Editorial: Texas chose correctly in rejecting Confederate plates

The Texas Department of Motor Vehicles voted 8-0 last Thursday to reject personalized license plates featuring the Confederate flag.

The vote came after two hours of public testimony from supporters and opponents of the bill.

The argument in favor of the plates said the plate were honoring soldiers who fought for the Confederate cause.

Supporters maintain that the Civil War for the South was a matter of defending the Constitution, not a battle of ideologies.

Defending the Constitution may have been one reason Texas engaged in the Civil War, but it was by no means the only reason. To deny that the Confederacy was fighting to defend the institution of slavery is insulting to everyone involved.

Opponents of the plates argued the Confederate flag has become a symbol synonymous with racism and discrimination in the South.

We agree.

As a newspaper, we respect everyone’s right to free speech. That does not mean, however, a state needs to officially support a symbol that has become synonymous with a shameful part of our nation’s past.

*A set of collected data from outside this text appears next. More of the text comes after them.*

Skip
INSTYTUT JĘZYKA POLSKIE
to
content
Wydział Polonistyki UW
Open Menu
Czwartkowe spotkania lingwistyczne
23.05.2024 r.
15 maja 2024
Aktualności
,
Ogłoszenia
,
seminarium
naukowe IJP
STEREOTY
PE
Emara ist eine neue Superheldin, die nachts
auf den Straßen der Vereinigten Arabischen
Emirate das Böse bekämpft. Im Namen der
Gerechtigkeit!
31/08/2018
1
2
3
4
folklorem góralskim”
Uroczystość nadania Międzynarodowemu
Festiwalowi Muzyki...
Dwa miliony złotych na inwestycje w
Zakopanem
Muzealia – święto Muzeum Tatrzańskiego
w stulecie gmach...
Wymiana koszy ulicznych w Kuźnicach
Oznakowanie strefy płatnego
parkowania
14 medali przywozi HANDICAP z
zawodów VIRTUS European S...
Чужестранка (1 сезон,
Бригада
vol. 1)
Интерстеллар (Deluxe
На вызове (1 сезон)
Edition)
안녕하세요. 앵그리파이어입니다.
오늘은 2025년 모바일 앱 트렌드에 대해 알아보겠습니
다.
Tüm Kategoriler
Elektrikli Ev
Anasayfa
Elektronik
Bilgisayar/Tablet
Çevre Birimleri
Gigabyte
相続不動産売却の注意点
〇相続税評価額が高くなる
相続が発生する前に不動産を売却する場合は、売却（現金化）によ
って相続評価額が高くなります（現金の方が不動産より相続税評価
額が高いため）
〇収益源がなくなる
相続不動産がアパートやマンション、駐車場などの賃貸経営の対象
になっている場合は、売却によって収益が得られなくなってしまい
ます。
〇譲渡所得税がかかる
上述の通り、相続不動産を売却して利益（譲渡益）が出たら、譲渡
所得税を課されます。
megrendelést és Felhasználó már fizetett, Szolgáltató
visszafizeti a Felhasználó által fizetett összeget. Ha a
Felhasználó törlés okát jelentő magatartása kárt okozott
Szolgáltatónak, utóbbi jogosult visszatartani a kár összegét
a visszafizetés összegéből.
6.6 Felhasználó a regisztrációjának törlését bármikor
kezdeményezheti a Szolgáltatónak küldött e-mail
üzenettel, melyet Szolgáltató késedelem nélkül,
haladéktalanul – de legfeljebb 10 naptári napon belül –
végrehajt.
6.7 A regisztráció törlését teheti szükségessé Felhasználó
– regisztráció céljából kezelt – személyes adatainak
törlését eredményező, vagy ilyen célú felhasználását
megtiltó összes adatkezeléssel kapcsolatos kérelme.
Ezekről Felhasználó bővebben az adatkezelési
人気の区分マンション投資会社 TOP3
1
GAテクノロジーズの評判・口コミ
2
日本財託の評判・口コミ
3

The Ku Klux Klan also exercises in free speech, but few would argue for a license plate with the infamous hood emblazoned behind the numbers.

The men who fought under the Confederate flag had various reasons for doing so, and they should be recognized as veterans. But there are other ways to honor the men who served that do not involve such a racially charged symbol.

Museums, for example, can educate people on the history of the Confederacy through storytelling as opposed to just displaying a symbol.

The Austin American-Statesman reported that the commander of the Confederate Veterans Group in Texas said the group will most likely take the case to court, a strategy that has resulted in similar license plates being issued in three other states.

Currently such plates exist in nine of the 13 states that were members of the Confederacy.

Having shared in the nightmare of slavery does not mean Southern states should follow one another’s lead.

We are proud to say we belong to a state willing to vote against such a symbol.

If the Confederate Veterans Group continues to fight, we hope opponents will continue to show up and remind the South that we are better than our past.